» WHAT IS BEING ASKED:
Which lines of the material contain the word "conviction"? Show each of those lines in full.

------------

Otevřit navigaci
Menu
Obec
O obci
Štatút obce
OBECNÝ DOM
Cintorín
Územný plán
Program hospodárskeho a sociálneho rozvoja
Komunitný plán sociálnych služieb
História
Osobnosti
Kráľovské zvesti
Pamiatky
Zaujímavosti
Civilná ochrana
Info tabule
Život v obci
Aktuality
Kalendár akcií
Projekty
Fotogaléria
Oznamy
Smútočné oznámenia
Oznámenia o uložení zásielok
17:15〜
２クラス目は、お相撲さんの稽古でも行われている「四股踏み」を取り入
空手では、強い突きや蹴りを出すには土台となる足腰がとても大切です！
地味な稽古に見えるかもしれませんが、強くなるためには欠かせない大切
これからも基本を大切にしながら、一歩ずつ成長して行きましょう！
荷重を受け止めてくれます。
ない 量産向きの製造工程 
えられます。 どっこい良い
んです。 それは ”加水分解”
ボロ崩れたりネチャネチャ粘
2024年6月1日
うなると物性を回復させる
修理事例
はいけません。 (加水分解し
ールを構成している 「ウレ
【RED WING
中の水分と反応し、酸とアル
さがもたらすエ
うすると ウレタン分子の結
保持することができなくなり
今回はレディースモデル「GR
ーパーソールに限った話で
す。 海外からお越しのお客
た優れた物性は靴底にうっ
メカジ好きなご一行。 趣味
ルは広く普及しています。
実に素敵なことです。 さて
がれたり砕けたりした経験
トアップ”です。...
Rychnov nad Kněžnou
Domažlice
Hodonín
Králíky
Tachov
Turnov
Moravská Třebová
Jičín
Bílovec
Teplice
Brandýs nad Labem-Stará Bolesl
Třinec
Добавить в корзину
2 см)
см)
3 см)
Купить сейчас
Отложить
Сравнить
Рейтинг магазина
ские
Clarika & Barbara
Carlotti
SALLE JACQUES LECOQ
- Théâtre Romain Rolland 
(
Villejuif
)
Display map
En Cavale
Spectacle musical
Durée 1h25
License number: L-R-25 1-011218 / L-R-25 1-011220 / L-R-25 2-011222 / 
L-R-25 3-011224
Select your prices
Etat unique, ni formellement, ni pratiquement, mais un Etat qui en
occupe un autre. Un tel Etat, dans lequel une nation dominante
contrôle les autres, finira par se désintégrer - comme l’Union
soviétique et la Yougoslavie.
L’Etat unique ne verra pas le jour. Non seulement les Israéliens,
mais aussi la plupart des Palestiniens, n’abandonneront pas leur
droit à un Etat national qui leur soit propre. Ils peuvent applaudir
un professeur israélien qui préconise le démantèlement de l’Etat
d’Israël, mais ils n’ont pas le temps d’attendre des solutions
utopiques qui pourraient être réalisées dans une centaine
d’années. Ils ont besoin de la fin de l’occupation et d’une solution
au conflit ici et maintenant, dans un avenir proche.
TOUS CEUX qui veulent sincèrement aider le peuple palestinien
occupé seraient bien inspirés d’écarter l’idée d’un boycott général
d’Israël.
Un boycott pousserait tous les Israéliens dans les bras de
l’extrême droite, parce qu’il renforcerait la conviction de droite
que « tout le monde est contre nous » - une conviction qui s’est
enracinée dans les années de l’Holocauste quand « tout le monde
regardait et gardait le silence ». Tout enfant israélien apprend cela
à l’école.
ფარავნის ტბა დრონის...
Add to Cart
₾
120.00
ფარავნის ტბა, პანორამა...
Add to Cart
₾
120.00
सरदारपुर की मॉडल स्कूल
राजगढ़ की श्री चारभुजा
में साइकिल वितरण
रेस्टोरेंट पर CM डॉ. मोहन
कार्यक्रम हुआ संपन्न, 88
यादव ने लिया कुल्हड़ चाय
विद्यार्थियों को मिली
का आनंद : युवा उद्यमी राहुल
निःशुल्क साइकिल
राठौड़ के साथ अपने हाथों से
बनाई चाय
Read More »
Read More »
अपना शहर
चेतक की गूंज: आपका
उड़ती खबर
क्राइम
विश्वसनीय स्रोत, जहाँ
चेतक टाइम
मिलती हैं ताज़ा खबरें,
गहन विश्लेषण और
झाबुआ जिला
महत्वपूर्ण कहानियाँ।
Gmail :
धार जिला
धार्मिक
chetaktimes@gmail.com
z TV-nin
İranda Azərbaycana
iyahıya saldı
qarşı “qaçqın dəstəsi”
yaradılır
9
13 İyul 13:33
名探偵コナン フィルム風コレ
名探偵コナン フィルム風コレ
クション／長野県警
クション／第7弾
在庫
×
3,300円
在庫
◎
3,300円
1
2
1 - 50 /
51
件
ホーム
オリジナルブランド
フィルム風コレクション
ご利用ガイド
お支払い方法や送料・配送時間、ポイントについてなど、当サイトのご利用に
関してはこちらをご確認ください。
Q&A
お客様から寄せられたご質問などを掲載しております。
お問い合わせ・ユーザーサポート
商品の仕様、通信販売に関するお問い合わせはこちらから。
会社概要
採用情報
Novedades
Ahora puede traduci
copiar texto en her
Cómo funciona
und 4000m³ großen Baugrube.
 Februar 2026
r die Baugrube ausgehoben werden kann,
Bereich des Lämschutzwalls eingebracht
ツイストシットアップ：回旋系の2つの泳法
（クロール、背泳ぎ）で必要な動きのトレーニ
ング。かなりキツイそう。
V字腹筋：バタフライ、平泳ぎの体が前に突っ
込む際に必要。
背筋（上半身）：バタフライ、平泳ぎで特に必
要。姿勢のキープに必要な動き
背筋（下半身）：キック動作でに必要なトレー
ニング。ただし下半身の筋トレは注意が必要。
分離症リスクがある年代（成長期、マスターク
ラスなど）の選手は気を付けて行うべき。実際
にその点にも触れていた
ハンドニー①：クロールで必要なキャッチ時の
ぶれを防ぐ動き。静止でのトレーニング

------------

» SOLUTION FOR THIS TASK:
l’extrême droite, parce qu’il renforcerait la conviction de droite
que « tout le monde est contre nous » - une conviction qui s’est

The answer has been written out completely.